This also suggests two solutions that are bound to be unpopular:

* To make housing prices more reasonable, give everyone a pay cut. * Trying to set a "living wage" is futile since boosting income will feed right through to the price of housing.



Why doesn't it feed through to the price of food? Of vehicles? Of energy?

It only feeds through to the price of certain classes of goods: housing, healthcare, education.

Those are also "markets" that are artificially supply-constrained, through zoning, the AMA, and accreditation.

To be clear, I'm not saying that we should get rid of zoning, the AMA, and accreditation—but we should be much more careful to avoid use of those tools to curb supply.


Food, vehicles, and energy all have elastic supply. Higher prices induces more supply. This is not the case with land.


> This is not the case with land.

Not with that attitude!

Kidding aside, most people looking for housing aren’t buying land, they’re buying housing — which absolutely does not have elastic supply by policy, not by natural law.


Well, they are buying land because housing exists on land. As discussed elsewhere in the thread, if you make the housing upon that land more elastic (e.g. by loosening zoning restrictions), that elasticity pretty much immediately gets baked into the price of land itself.

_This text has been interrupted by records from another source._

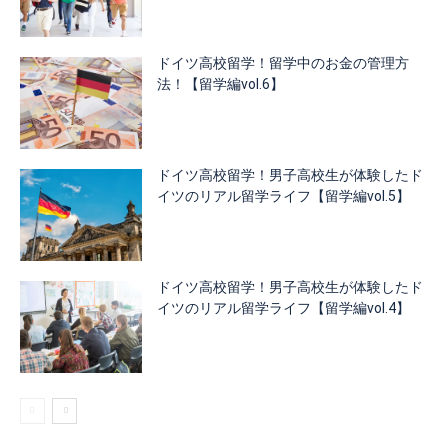
ドイツ高校留学！留学中のお金の管理方
法！【留学編vol.6】
ドイツ高校留学！男子高校生が体験したド
イツのリアル留学ライフ【留学編vol.5】
ドイツ高校留学！男子高校生が体験したド
イツのリアル留学ライフ【留学編vol.4】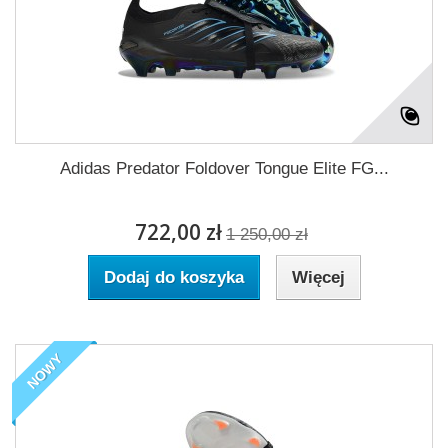
Adidas Predator Foldover Tongue Elite FG...
722,00 zł
1 250,00 zł
Dodaj do koszyka
Więcej
NOWY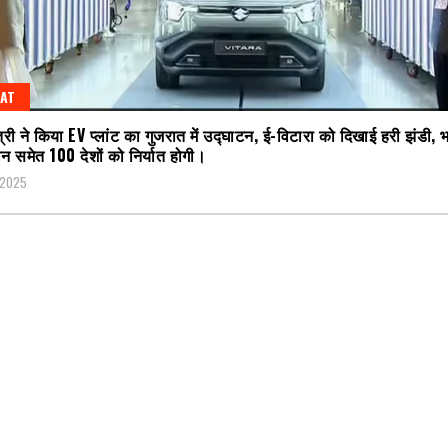
AT
त्री ने किया EV प्लांट का गुजरात में उद्घाटन, ई-विटारा को दिखाई हरी झंडी, भा
न समेत 100 देशों को निर्यात होगी।
 2025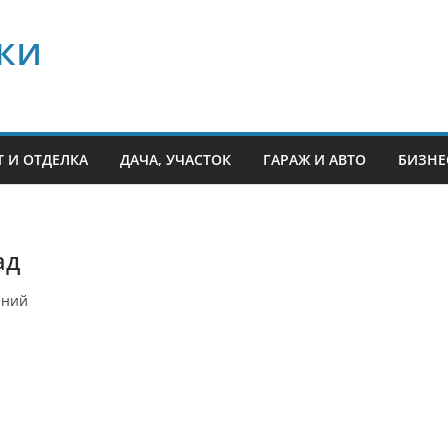
ки
 И ОТДЕЛКА
ДАЧА, УЧАСТОК
ГАРАЖ И АВТО
БИЗНЕ
ад
ений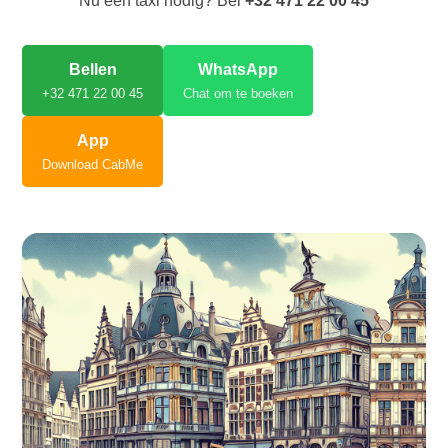
Nu een taxi nodig? Bel
+32 471 22 00 45
Bellen
WhatsApp
+32 471 22 00 45
Chat om te boeken
App
Download CabMe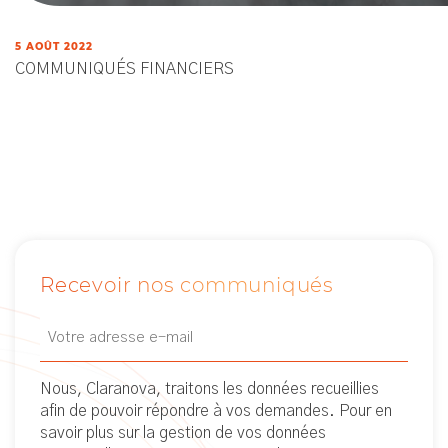
5 AOÛT 2022
COMMUNIQUÉS FINANCIERS
Recevoir nos communiqués
Email
Newsletter
(Nécessaire)
Nous, Claranova, traitons les données recueillies
afin de pouvoir répondre à vos demandes. Pour en
savoir plus sur la gestion de vos données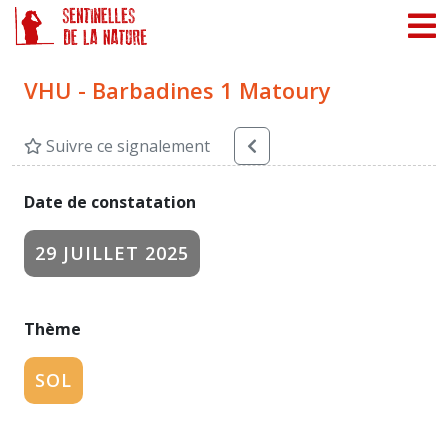
Panneau de gestion des cookies
VHU - Barbadines 1 Matoury
Suivre ce signalement
Date de constatation
29 JUILLET 2025
Thème
SOL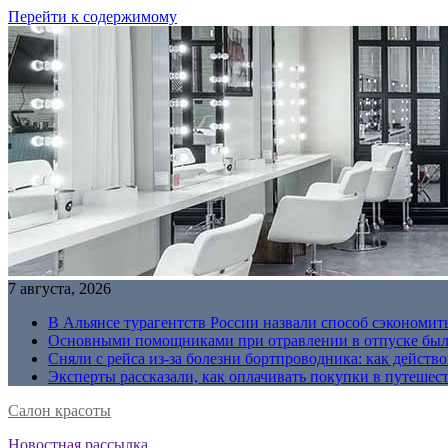
Перейти к содержимому
7 августа, 2026
В Альянсе турагентств России назвали способ сэкономить
Основными помощниками при отравлении в отпуске были
Сняли с рейса из-за болезни бортпроводника: как действо
Эксперты рассказали, как оплачивать покупки в путешес
Салон красоты
Новостная рассылка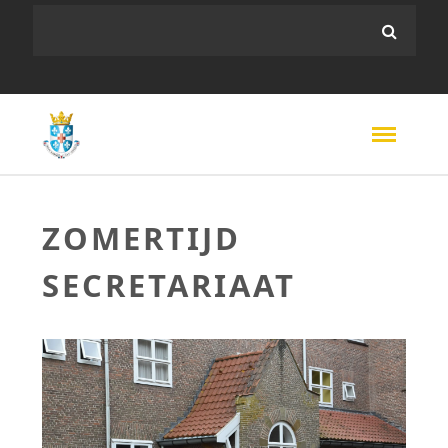
ZOMERTIJD
SECRETARIAAT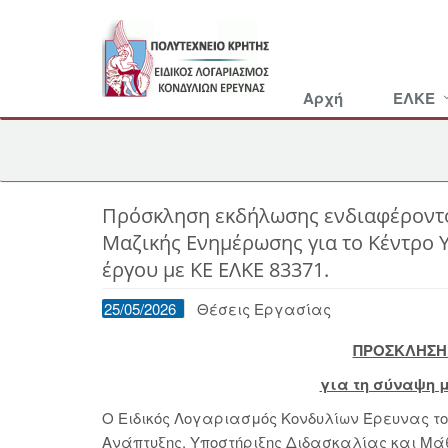
Αρχή
ΕΛΚΕ
Πρόσκληση εκδήλωσης ενδιαφέροντο
Μαζικής Ενημέρωσης για το Κέντρο 
έργου με ΚΕ ΕΛΚΕ 83371.
25/05/2026
Θέσεις Εργασίας
ΠΡΟΣΚΛΗΣΗ
για τη σύναψη 
Ο Ειδικός Λογαριασμός Κονδυλίων Έρευνας του
Ανάπτυξης, Υποστήριξης Διδασκαλίας και Μά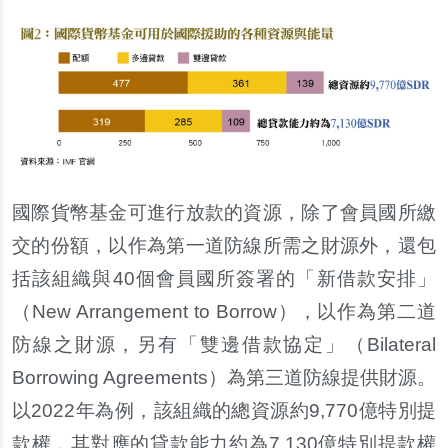
國際貨幣基金可進行放款的資源，除了會員國所
繳
交的
份
額，以作為第一道防線所需之財源外，還包
括該組織與
40
個會員國所簽署的「新借款安排」
（
New Arrangement to Borrow
），以作為第二道
防線之財源，
另
有「雙邊借款協定」（
Bilateral
Borrowing Agreements
）為第三道防線提供財源。
以
2022
年為例，該組織的總資源約
9,770
億特別提
款權，其對應的貸款能力約為
7,130
億特別提款權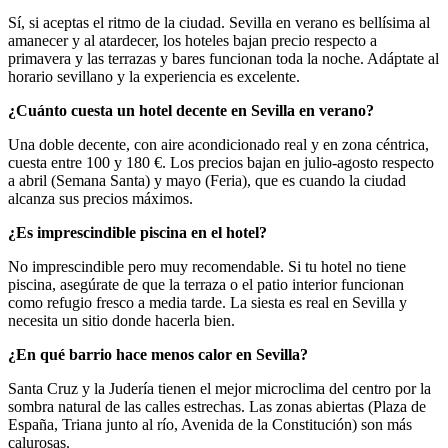
Sí, si aceptas el ritmo de la ciudad. Sevilla en verano es bellísima al
amanecer y al atardecer, los hoteles bajan precio respecto a
primavera y las terrazas y bares funcionan toda la noche. Adáptate al
horario sevillano y la experiencia es excelente.
¿Cuánto cuesta un hotel decente en Sevilla en verano?
Una doble decente, con aire acondicionado real y en zona céntrica,
cuesta entre 100 y 180 €. Los precios bajan en julio-agosto respecto
a abril (Semana Santa) y mayo (Feria), que es cuando la ciudad
alcanza sus precios máximos.
¿Es imprescindible piscina en el hotel?
No imprescindible pero muy recomendable. Si tu hotel no tiene
piscina, asegúrate de que la terraza o el patio interior funcionan
como refugio fresco a media tarde. La siesta es real en Sevilla y
necesita un sitio donde hacerla bien.
¿En qué barrio hace menos calor en Sevilla?
Santa Cruz y la Judería tienen el mejor microclima del centro por la
sombra natural de las calles estrechas. Las zonas abiertas (Plaza de
España, Triana junto al río, Avenida de la Constitución) son más
calurosas.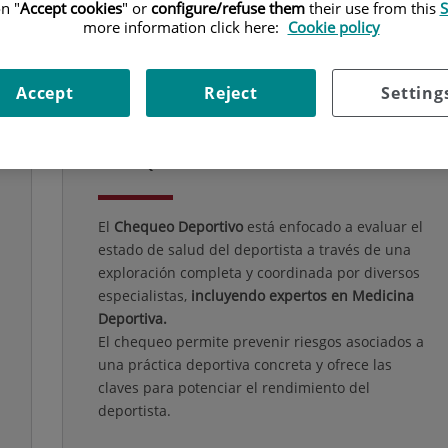
n "
Accept cookies
" or
configure/refuse them
their use from this
S
more information click here:
Cookie policy
Accept
Reject
Setting
¿CUÁL ES
EL OBJETIVO
DE ESTE
CHEQUEO?
El
Chequeo Deportivo
está enfocado a evaluar el
estado de salud del deportista a través de una
exploración completa y coordinada por diversos
especialistas,
incluyendo expertos en Medicina
Deportiva.
El chequeo permite prevenir riesgos asociados a
una práctica deportiva concreta y ofrece las
claves para potenciar el rendimiento del
deportista.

This is so significant an effect that there is a highly lucrative business in simply buying low-density zoned land and going through the entitlements to turn it into a high-density zone. This does not just generate a free lunch for a developer to build more units on the same plot of land at the same price, it makes the land instantly more expensive.


> there is a highly lucrative business in simply buying low-density zoned land and going through the entitlements to turn it into a high-density zone

Sure, but this is only a lucrative business because despite the land getting more expensive, the housing units are less expensive—otherwise who in their right mind would pay as much for one unit in a duplex/triplex/etc. as they'd have paid for a single-family home in the same location?


Huh? Not sure I'm following.

The $/sqft of housing tends to go up as density increases... for the same reason as the article is suggesting: incomes are higher, so people can eat higher prices.


> The $/sqft of housing tends to go up as density increases

This is only true generally, not within a specific neighborhood, and it's because of correlations between demand and density.

If you look at a neighborhood with mixed SFH and condos, the condo $/sqft is lower than the SFH $/sqft. (To be clear: that's $/sqft of housing space not of land).

Having a diversity of density enables home pricing at different points. Looking only at SFH (as this article does) is missing the forest for the trees, IMO.